Between pumping and delivering breast milk to Nolan and driving between hospitals. I was feeling guilt by not being able to be with both of them at the same time. It really had me down. So much that it was very much affecting my milk supply. I got to the point where I had to pump every 2 hours to try to get the supply back up. Unfortunately, it wasn’t effective for me. Every moment I tried to pump there was another alarm going off that Ellis’s heart rate had dropped or that he was desalting. I felt like giving up but I knew how important it was for these boys to have this “liquid gold” as the NICU called it.
There were so many bumps and setbacks and so many talks about what Ellis’s quality of life would look like with potentially having a colostomy bag and what else may occur. My husband would always cut them off and remind them of who was in charge. He would always pray for the team before they took Ellis into his surgeries. He would remind them that their hands were blessed.
Thankful to God for sending my husband to me because the Lord surely worked through him to bring me peace throughout all of this. My husband’s outlook and faith kept me so strong.
Eventually we were able to get Nolan transferred to Children’s and we moved to a twin room where they were FINALLY together for the FIRST TIME!!
There was only one more occurrence that threw me almost over the edge. One day, I was pumping, and I noticed Ellis starting to desat. Before I knew it his saturation number was 17. (Normal 90-100) then, his heart rate started to drop and right then another fear of mine became reality. My nurse hit the code button and before I knew it, there were 20 nurses in our room. I ran out and panicked, dropped to my knees and prayed. He was resuscitated once again.
The crazy part about this experience is that we never had an explanation for it. They ran several tests worried about an infection and everything came back great. They blamed it on pre-maturity, but that was enough to make me not leave the room for a good 2 weeks. From the time we left West Penn, my husband and I had fully moved into Children’s. He got ready and went to work from there. We were finally all together.
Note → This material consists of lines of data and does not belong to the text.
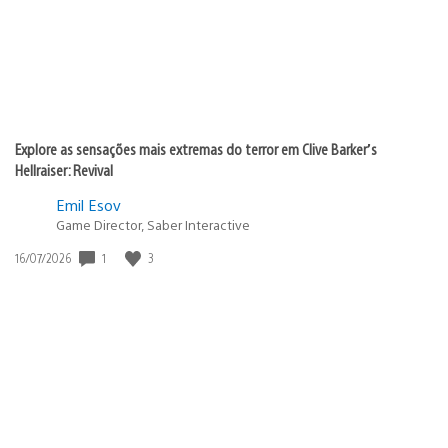
Explore as sensações mais extremas do terror em Clive Barker’s
Hellraiser: Revival
Emil Esov
Game Director, Saber Interactive
1
3
Data
16/07/2026
de
publicação: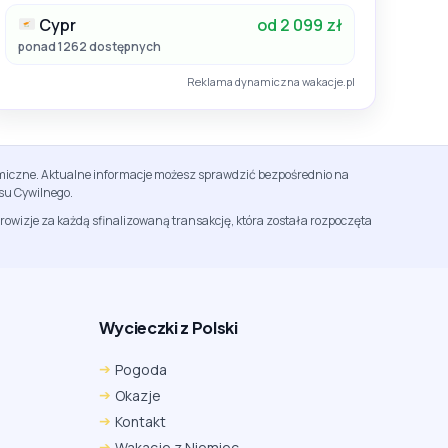
Cypr
od 2 099 zł
ponad 1262 dostępnych
Reklama dynamiczna wakacje.pl
namiczne. Aktualne informacje możesz sprawdzić bezpośrednio na
su Cywilnego.
rowizje za każdą sfinalizowaną transakcję, która została rozpoczęta
Wycieczki z Polski
Chrome
Safari iOS
Safari macOS
Pogoda
Edge
Firefox
Inna
Okazje
Ustawienia → Prywatność i bezpieczeństwo → Pliki
Kontakt
cookie innych firm → ustaw „Zezwalaj”.
Na czas rezerwacji nie blokuj cookies i śledzenia dla tej
Wakacje z Niemiec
We had no reason to go home.
One of the only times we were home was when we had to move out of our apartment and into our first home with the help of family and friends from the NICU who soon enough became family.
From here , things did start to look up.
We brought Nolan home August 4th after 96 days in the NICU. I stayed with him at home to try and get him acclimated to new surroundings and to get a schedule down before Ellis came home. Little did we know he would still be there for close to 3 more months.
But finally, after 6 surgeries, multiple blood transfusions, being resuscitated, having his gallbladder removed and having a central line and gtube placed, he came off of oxygen support and was transported to the gi unit floor where he is estimated to come home within the next WEEK! My oh my what a journey this has been. Never did I EVER imagine that I would go through this. Other than the pain the boys endured, I wouldn’t change this experience. My faith grew so much. God showed me His faithfulness every single day. I am so thankful for the relationships I built and the nurses that became family.
I give all the glory to God and thank every single person who prayed for our family. Every message and card was read and every gift was received with gratitude. This experience showed me the good that’s still in the world. That there still are incredibly selfless people. I am happy to see things in a different light and I hope one day to give back the way others have blessed us.
I never want to let a moment go by where I pass someone hurting, because I know what it feels like. I wish so deeply I had someone with some insight on their similar experience for me that first week. It also taught me patience, which the good Lord knows I never had. However, with all of that being said, I am blessed and I am THANKFUL.
These boys are surely proof of what prayers do!